Extrait du texte:

■ ■ ■

Au soutien de sa demande, Madame [X] [D] expose que l’expert judiciaire a préconisé la mise en cause de plusieurs parties ainsi que leur assureur, à savoir la société FBPP qui a fait l’acquisition du bien litigieux et a mandaté plusieurs entreprises dont la société SADES et ROCHA DM afin de procéder à des travaux de rénovation intérieure, ainsi que laMonsieur [E], lequel a expertisé le bâtiment dans le cadre de son acquisition par la demanderesse.

La société FBPP s’est opposée à la demande d’expertise commune et a sollicité à titre reconventionnel la condamnation de la requérante à lui verser la somme de 2.000 euros au titre de l’article 700 du Code de procédure civile, outre les dépens de l’instance.

Elle expose au soutien de ses prétentions que Madame [D] n’apporte aucun élément, autre que l’avis de l’expert, permettant de démontrer à son encontre d’un motif légitime à la demande d’expertise et ajoute qu’elle avait en tout état de cause une parfaite connaissance de l’état de l’immeuble avant la vente et que son action sur le fondement de la garantie des vices cachés est prescrite.

La SARL SADES a indiqué ne pas s’opposer à ce que les opérations d’expertise lui soient rendues communes et opposables, sous toutes protestations et réserves d’usage.

La MAAF ASURANCES en qualité d’assureur de la SARL SADES a indiqué ne pas s’opposer à ce que les opérations d’expertise lui soient rendues communes et opposables, sous toutes protestations et réserves d’usage.

■ ■ ■

Questions:
[1] D'après le texte sur la demande d'expertise, quelle somme la société FBPP réclame-t-elle à la requérante au titre de l'article 700 du Code de procédure civile ?
[2] Donnez toutes les sociétés citées par leur nom dans le texte sur la demande d'expertise.
[3] Reprenez le texte sur la demande d'expertise là où il s'arrête et écrivez la suite.
Les données qui suivent n'ont aucun lien avec le texte sur la demande d'expertise.

Données fournies:

■ ■ ■

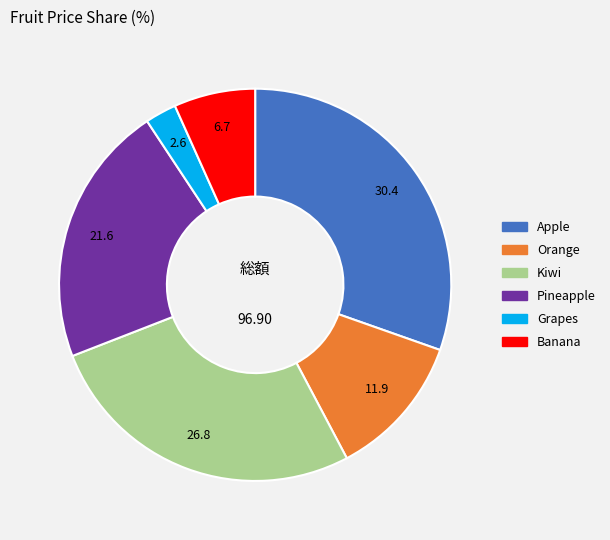

What is the smallest slice in the pie chart?

Grapes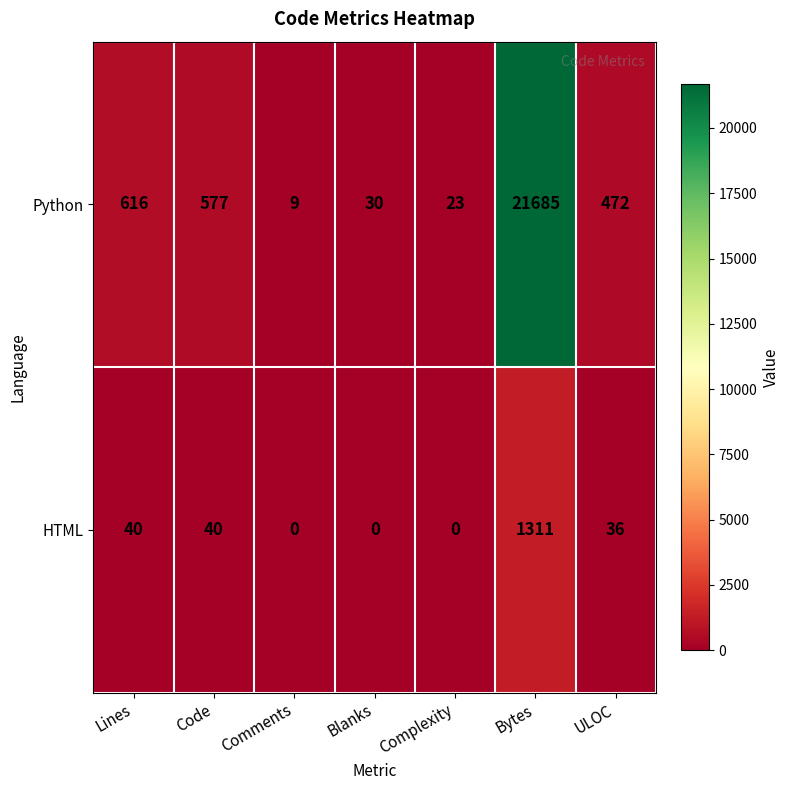

How many categories are shown in the chart?

7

■ ■ ■

Réponses:
[1] 2.000 euros

[2] FBPP, SADES, ROCHA DM, MAAF ASURANCES

[3]
La SA QBE EUROPE SA/NV en qualité d’assureur de l’entreprise ROCHA DM a indiqué ne pas s’opposer à ce que les opérations d’expertise lui soient rendues communes et opposables, sous toutes protestations et réserves d’usage et a sollicité par ailleurs le rejet des demandes de la société FBPP, considérant que son argumentation relève du Juge du fond.

Bien que régulièrement assignées, l’EURL [E] et la SA AXA FRANCE IARD en qualité d’assureur de L’EURL [E] n’ont pas constitué avocat.

Il y a dès lors lieu de statuer par décision réputée contradictoire.

MOTIFS DE LA DÉCISION

Selon l’article 145 du Code de procédure civile, s’il existe un motif légitime de conserver et d’établir avant tout procès la preuve des faits dont pourrait dépendre la solution d’un litige, des mesures d’instruction légalement admissibles peuvent être ordonnées à la demande de tout intéressé, notamment en référé.

La mise en oeuvre de cette disposition suppose l’existence d’un litige dont l’objet et le fondement sont suffisamment caractérisés.

De même, l’article 149 du Code de procédure civile dispose que le juge peut à tout moment accroître ou restreindre l’étendue des mesures prescrites.

En l’espèce, étant précisé qu’il n’appartient pas au juge des référés, saisi sur le fondement de l’article 145 du Code de procédure civile, d’apprécier la pertinence de l’argumentation relative à aux critères de mise en oeuvre de la garantie des vices cachés et de son éventuelle prescription, les pièces versées aux débats, et notamment la note expertale n°2 de l’expert judiciaire ainsi que son courriel envoyé aux parties le 12 février 2024 laissent apparaître que la mise en cause de la SAS FBPP, la SARL SADES (SOCIETE AQUITAINE DE DEVELOPPEMENT ENERGETIQUE ET SANITAIRE), la MAAF ASSURANCES SA en qualité d’assureur de la SASU SADES, la SA QBE EUROPE SA/NV en qualité d’assureur de la société ROCHA DM, L’EURL [E] en qualité d’assureur de la société AQUITAINE GIRONDE EXPERTISE BATIMENT et la SA AXA FRANCE IARD en qualité d’assureur de L’EURL [E] est nécessaire pour la poursuite des opérations d’expertise.
De ce fait, Madame [X] [D] justifie d’un intérêt légitime à faire étendre les opérations d’expertise confiées à Madame [R].
Sans que la présente décision ne comporte de préjugement quant aux responsabilités et garanties encourues, il convient de faire droit à la demande.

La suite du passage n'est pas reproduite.